> [SUPPLIED INFORMATION]:
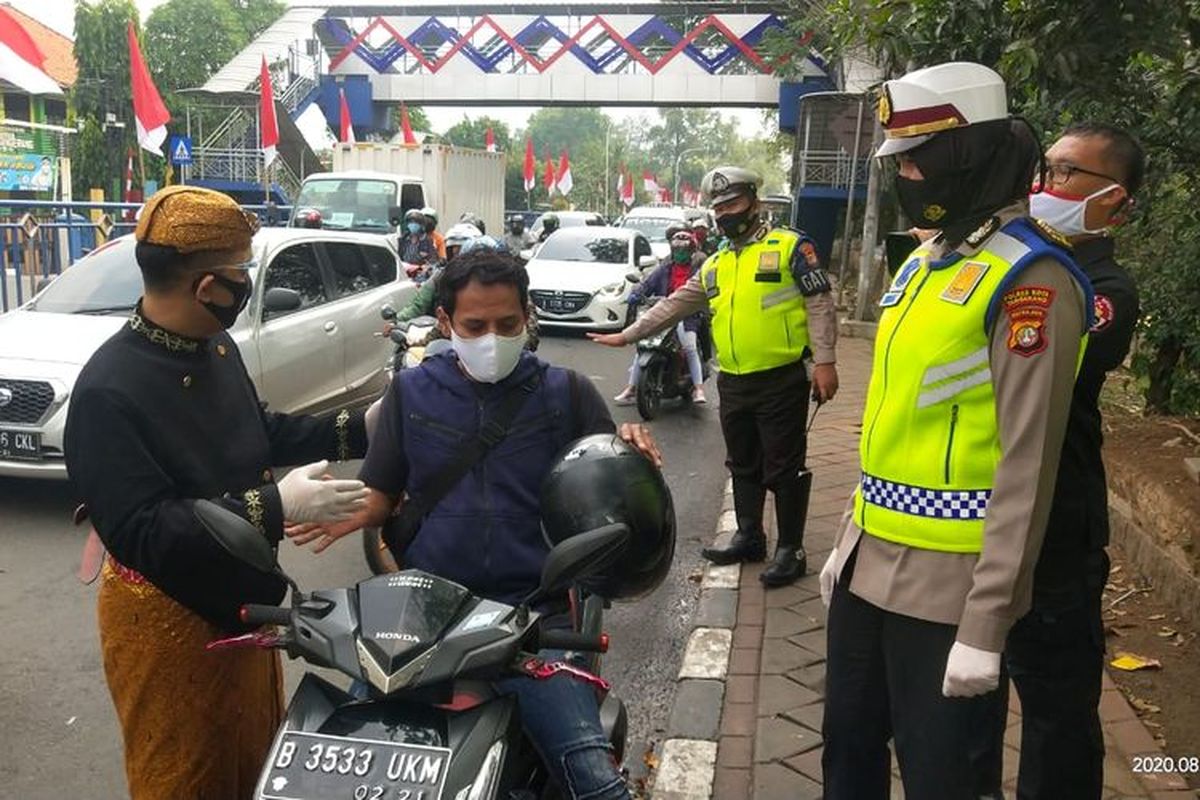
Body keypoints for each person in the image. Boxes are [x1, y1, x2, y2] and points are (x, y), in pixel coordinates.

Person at [291, 249, 664, 800]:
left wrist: (630, 451)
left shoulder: (568, 394)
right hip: (427, 620)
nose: (493, 337)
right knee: (336, 765)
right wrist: (320, 509)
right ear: (445, 323)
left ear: (527, 315)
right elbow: (381, 496)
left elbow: (607, 487)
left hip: (534, 621)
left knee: (594, 784)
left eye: (507, 324)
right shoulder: (411, 393)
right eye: (475, 325)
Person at [817, 62, 1093, 799]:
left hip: (950, 591)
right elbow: (893, 417)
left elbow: (1029, 468)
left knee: (946, 779)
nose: (905, 175)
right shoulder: (925, 264)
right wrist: (849, 537)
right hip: (866, 569)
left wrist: (989, 619)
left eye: (916, 159)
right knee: (847, 760)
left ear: (967, 155)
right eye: (898, 161)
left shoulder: (1031, 280)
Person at [62, 186, 371, 800]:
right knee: (186, 776)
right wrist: (278, 508)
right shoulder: (107, 391)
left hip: (240, 592)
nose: (247, 283)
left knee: (253, 761)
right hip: (169, 618)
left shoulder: (215, 344)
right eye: (242, 272)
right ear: (208, 288)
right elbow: (145, 531)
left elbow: (259, 430)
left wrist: (362, 425)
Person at [970, 122, 1143, 800]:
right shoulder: (1007, 261)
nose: (1046, 183)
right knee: (971, 698)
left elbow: (1030, 356)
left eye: (1068, 173)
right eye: (1045, 166)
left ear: (1114, 202)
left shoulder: (1105, 290)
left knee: (1057, 714)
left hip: (1058, 528)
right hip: (982, 515)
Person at [592, 165, 839, 588]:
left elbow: (819, 301)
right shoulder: (716, 264)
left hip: (781, 378)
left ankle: (790, 549)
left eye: (734, 203)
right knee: (742, 461)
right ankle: (749, 536)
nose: (726, 213)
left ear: (754, 203)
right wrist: (628, 334)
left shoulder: (791, 247)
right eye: (718, 207)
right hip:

> [EXERCISE GOAL]: Leave out the pictures and restate, word for word, the lines from the top of the data through the line containing "right wrist: (278, 508)", both included.

> [RESPONSE BOX]:
Body keypoints for each person in the image. Boxes are [x1, y1, x2, y2] and points are (x, y), in pixel coordinates.

Person at [291, 249, 664, 800]:
left wrist: (630, 451)
left shoulder: (568, 394)
right hip: (427, 620)
nose: (493, 337)
right knee: (336, 765)
right wrist: (320, 509)
right ear: (445, 323)
left ear: (527, 315)
right elbow: (381, 496)
left elbow: (607, 487)
left hip: (534, 621)
left knee: (594, 784)
left eye: (507, 324)
right shoulder: (411, 393)
right eye: (475, 325)
Person at [817, 62, 1093, 799]:
left hip: (950, 591)
right elbow: (893, 417)
left elbow: (1029, 468)
left knee: (946, 779)
nose: (905, 175)
right shoulder: (925, 264)
right wrist: (849, 537)
right hip: (866, 569)
left wrist: (989, 619)
left eye: (916, 159)
right knee: (847, 760)
left ear: (967, 155)
right eye: (898, 161)
left shoulder: (1031, 280)
Person at [62, 186, 371, 800]:
right knee: (186, 776)
right wrist: (278, 508)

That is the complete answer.